Work instructions: Look for the word "процесса" in the records, and copy each line where it appears.

Dataset extract:
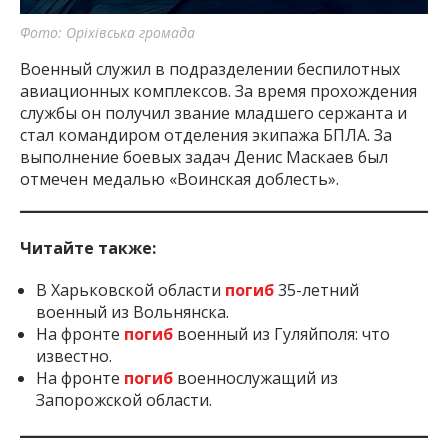
Фото: Оріхівська громада
Военный служил в подразделении беспилотных
авиационных комплексов. За время прохождения
службы он получил звание младшего сержанта и
стал командиром отделения экипажа БПЛА. За
выполнение боевых задач Денис Маскаев был
отмечен медалью «Воинская доблесть».
Читайте также:
В Харьковской области
погиб
35-летний
военный из Вольнянска.
На фронте
погиб
военный из Гуляйполя: что
известно.
На фронте
погиб
военнослужащий из
Запорожской области.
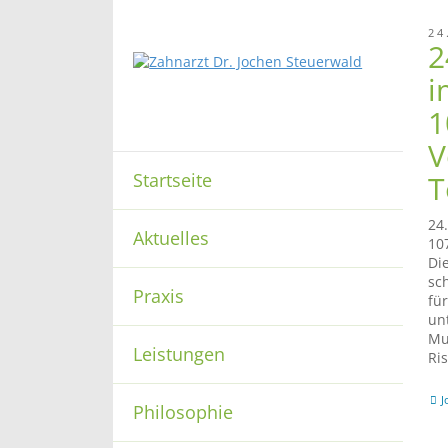
24
2
i
1
V
Startseite
T
24
Aktuelles
107
Di
sc
Praxis
fü
un
Mu
Leistungen
Ris
J
Philosophie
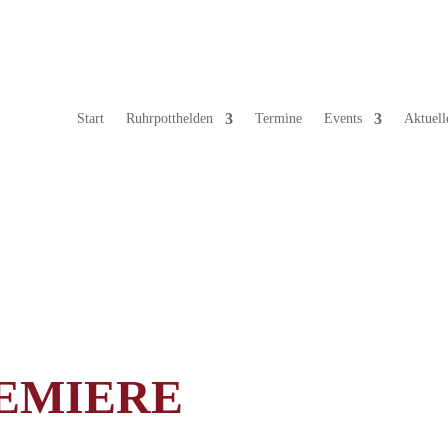
Start
Ruhrpotthelden
Termine
Events
Aktuell
EMIERE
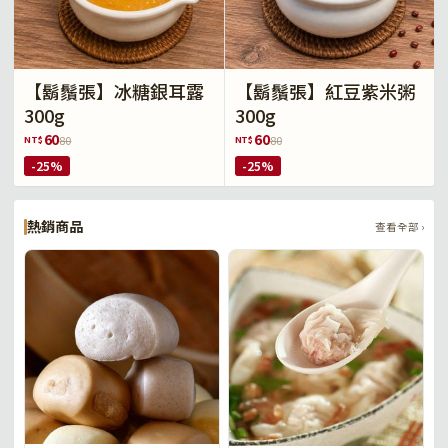
【鬍鬚張】冰糖銀耳露
【鬍鬚張】紅豆紫米粥
300g
300g
60
60
NT$
NT$
80
80
-25%
-25%
熱銷商品
查看全部 ›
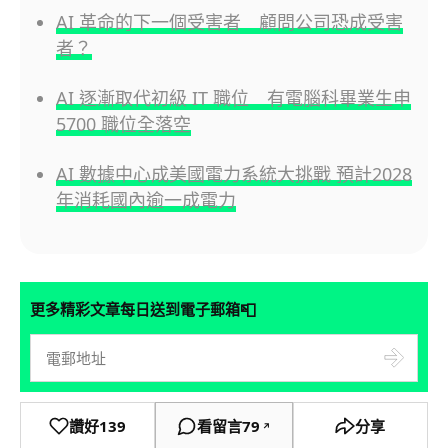
AI 革命的下一個受害者 顧問公司恐成受害
者？
AI 逐漸取代初級 IT 職位 有電腦科畢業生申
5700 職位全落空
AI 數據中心成美國電力系統大挑戰 預計2028
年消耗國內逾一成電力
📮
更多精彩文章每日送到電子郵箱
讚好
139
看留言
79
分享
↗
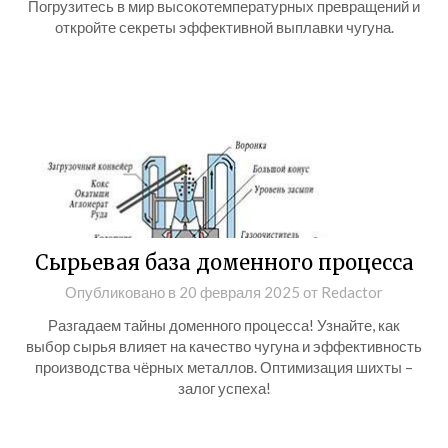
Погрузитесь в мир высокотемпературных превращений и
откройте секреты эффективной выплавки чугуна.
Сырьевая база доменного процесса
Опубликовано в
20 февраля 2025
от
Redactor
Разгадаем тайны доменного процесса! Узнайте, как
выбор сырья влияет на качество чугуна и эффективность
производства чёрных металлов. Оптимизация шихты –
залог успеха!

Your solution:
Сырьевая база доменного процесса
Разгадаем тайны доменного процесса! Узнайте, как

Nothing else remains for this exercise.